You can tell by the by the name of the bar that in this project dominant would be green. A pale but soothing green color unifies the whole environment, both on the walls and the ceiling, giving the feeling that you are immersed in nature.

Sera BG group

Deti Jon (Ionian Sea) by Besnik Grainca

How could it be another dominant color in this project other than the deep blue of the Ionian Sea? We are in an underwater world where blue intertwines with its reflexes in decorative elements inspired by nature itself …

Deti Jon Besnik Grainca

A cafe white as snow …

Would you drink your coffee here? White is always a good choice, especially for those people who like the serenity and purity that this color conveys. Even though, such a white environment comes cold, sterile and not inviting at all, we think that this interior is so well balanced, thanks to the decor which brings the whole environment in a more friendly way. This is a project from Studio56  in Thailand, if you happen to go for work in Bangkok, you know where to work!


His House and Her House by Wutopia Lab

In this project, the colors play a more symbolic role. Wutopi Lab’s approach is focused on the roles that men and women are culturally assigned to in the kitchen: men usually being associated with public cooking and women with domestic, and the different dietary and eating habits that this distinction entails. Visually and conceptually, this is accomplished by colour-coding the two buildings that comprise the installation as a way of assigning them a gender: light pink for the female building and blue for the male. Although these two colours are stereotypical of the two genders, they are also symbolic of other relevant attributes, blue for survival and competition and pink for sensitivity and delicacy, but they also allude to the invisible forces that hold the urban fabric together—both blue and pink are typical colours of insulation materials.

His House and Her House: Wutopia Lab

His house, featuring green walls and blue floors and ceilings, an allusion to Matisse’s palette, each representing a testosterone-laden culinary facet: liquor, cured meat and barbeque.
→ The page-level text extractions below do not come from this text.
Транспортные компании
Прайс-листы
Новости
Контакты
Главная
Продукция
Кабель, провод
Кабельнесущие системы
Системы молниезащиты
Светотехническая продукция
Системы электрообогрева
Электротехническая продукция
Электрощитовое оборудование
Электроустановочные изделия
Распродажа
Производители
“Her house”, a two-storey building of light pink features instead a semicircular motif that speaks of its femininity. The pink, minimalist interiors are a labyrinthine series of interconnected rooms spanning two floors and covering themes indicative of a refined diet and a prudent way of life such as tea, incense, the art of flower arrangement and vegetarian cuisine.

His House and Her House: Wutopia Lab
His House and Her House: Wutopia Lab


Precast stone blocks coloured with red sandstone from Glamis Castle in Scotland form the walls of this refuge-style Aesop store that architecture studio Al-Jawad Pike has created in a west London shopping centre. Earthy tones have been applied throughout the store. Powder from the same red sandstone that was used to make the 17th-century Glamis Castle in Scotland has been used to colour the precast stone blocks.

“We wanted to use a warm colour to provide a sense of natural earthiness that reflected the red bricks of typical masonry walled gardens, said Al-Jawad. “The colour is called Glamis red named after the red sandstone of Glamis Castle in Scotland.”